● Recorded data
□ □ □ □ □

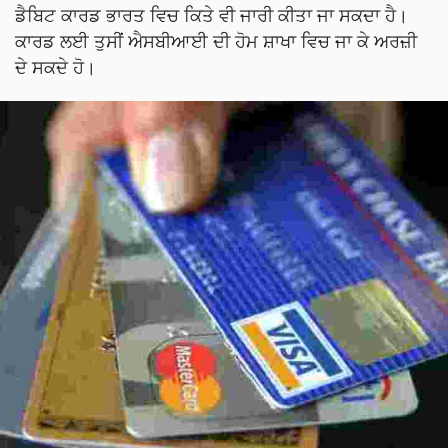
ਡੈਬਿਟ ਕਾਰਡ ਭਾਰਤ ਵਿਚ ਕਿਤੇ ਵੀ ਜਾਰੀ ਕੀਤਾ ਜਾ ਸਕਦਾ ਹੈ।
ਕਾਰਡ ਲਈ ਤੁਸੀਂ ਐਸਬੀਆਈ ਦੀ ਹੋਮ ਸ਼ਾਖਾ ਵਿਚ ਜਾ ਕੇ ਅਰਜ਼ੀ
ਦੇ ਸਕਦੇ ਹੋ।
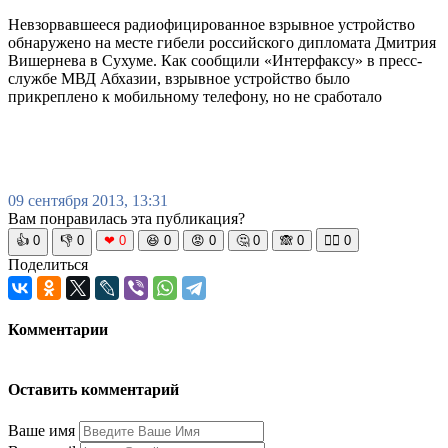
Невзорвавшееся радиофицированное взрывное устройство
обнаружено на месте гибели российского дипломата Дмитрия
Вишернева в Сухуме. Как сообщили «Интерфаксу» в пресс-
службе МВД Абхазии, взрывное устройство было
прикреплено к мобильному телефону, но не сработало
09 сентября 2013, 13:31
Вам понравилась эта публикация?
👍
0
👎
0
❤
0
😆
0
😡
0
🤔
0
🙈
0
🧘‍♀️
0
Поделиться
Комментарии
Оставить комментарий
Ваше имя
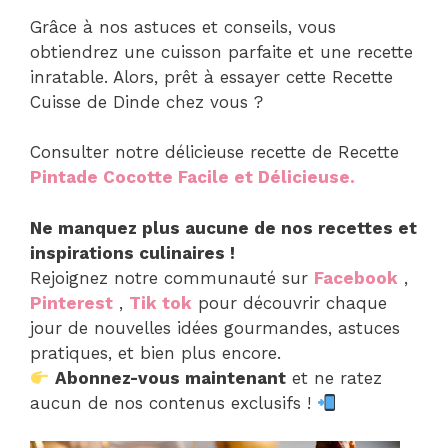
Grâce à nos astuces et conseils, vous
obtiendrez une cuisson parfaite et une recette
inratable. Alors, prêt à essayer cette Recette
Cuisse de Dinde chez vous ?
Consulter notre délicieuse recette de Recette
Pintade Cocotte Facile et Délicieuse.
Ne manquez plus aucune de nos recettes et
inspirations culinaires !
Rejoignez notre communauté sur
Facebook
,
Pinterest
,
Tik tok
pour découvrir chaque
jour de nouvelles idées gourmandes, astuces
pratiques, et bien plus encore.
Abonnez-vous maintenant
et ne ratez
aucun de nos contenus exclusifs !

□ □ □ □ □

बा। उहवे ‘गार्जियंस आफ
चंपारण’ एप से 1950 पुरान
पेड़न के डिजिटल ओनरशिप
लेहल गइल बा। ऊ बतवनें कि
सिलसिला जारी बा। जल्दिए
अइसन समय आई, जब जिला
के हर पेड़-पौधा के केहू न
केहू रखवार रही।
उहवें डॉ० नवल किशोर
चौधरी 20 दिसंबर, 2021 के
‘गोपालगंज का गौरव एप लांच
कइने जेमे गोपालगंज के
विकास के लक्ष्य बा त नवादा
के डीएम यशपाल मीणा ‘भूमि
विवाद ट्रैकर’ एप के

□ □ □ □ □

● WORK REQUEST
Reproduce the lines of the records word for word, starting at the line that contains "ਡੈਬਿਟ ਕਾਰਡ ਭਾਰਤ" and ending at the line that contains "aucun de nos contenus exclusifs !", with both of those lines included. Omit the pictures from your answer.

● TASK OUTPUT
ਡੈਬਿਟ ਕਾਰਡ ਭਾਰਤ ਵਿਚ ਕਿਤੇ ਵੀ ਜਾਰੀ ਕੀਤਾ ਜਾ ਸਕਦਾ ਹੈ।
ਕਾਰਡ ਲਈ ਤੁਸੀਂ ਐਸਬੀਆਈ ਦੀ ਹੋਮ ਸ਼ਾਖਾ ਵਿਚ ਜਾ ਕੇ ਅਰਜ਼ੀ
ਦੇ ਸਕਦੇ ਹੋ।
Невзорвавшееся радиофицированное взрывное устройство
обнаружено на месте гибели российского дипломата Дмитрия
Вишернева в Сухуме. Как сообщили «Интерфаксу» в пресс-
службе МВД Абхазии, взрывное устройство было
прикреплено к мобильному телефону, но не сработало
09 сентября 2013, 13:31
Вам понравилась эта публикация?
👍
0
👎
0
❤
0
😆
0
😡
0
🤔
0
🙈
0
🧘‍♀️
0
Поделиться
Комментарии
Оставить комментарий
Ваше имя
Grâce à nos astuces et conseils, vous
obtiendrez une cuisson parfaite et une recette
inratable. Alors, prêt à essayer cette Recette
Cuisse de Dinde chez vous ?
Consulter notre délicieuse recette de Recette
Pintade Cocotte Facile et Délicieuse.
Ne manquez plus aucune de nos recettes et
inspirations culinaires !
Rejoignez notre communauté sur
Facebook
,
Pinterest
,
Tik tok
pour découvrir chaque
jour de nouvelles idées gourmandes, astuces
pratiques, et bien plus encore.
Abonnez-vous maintenant
et ne ratez
aucun de nos contenus exclusifs !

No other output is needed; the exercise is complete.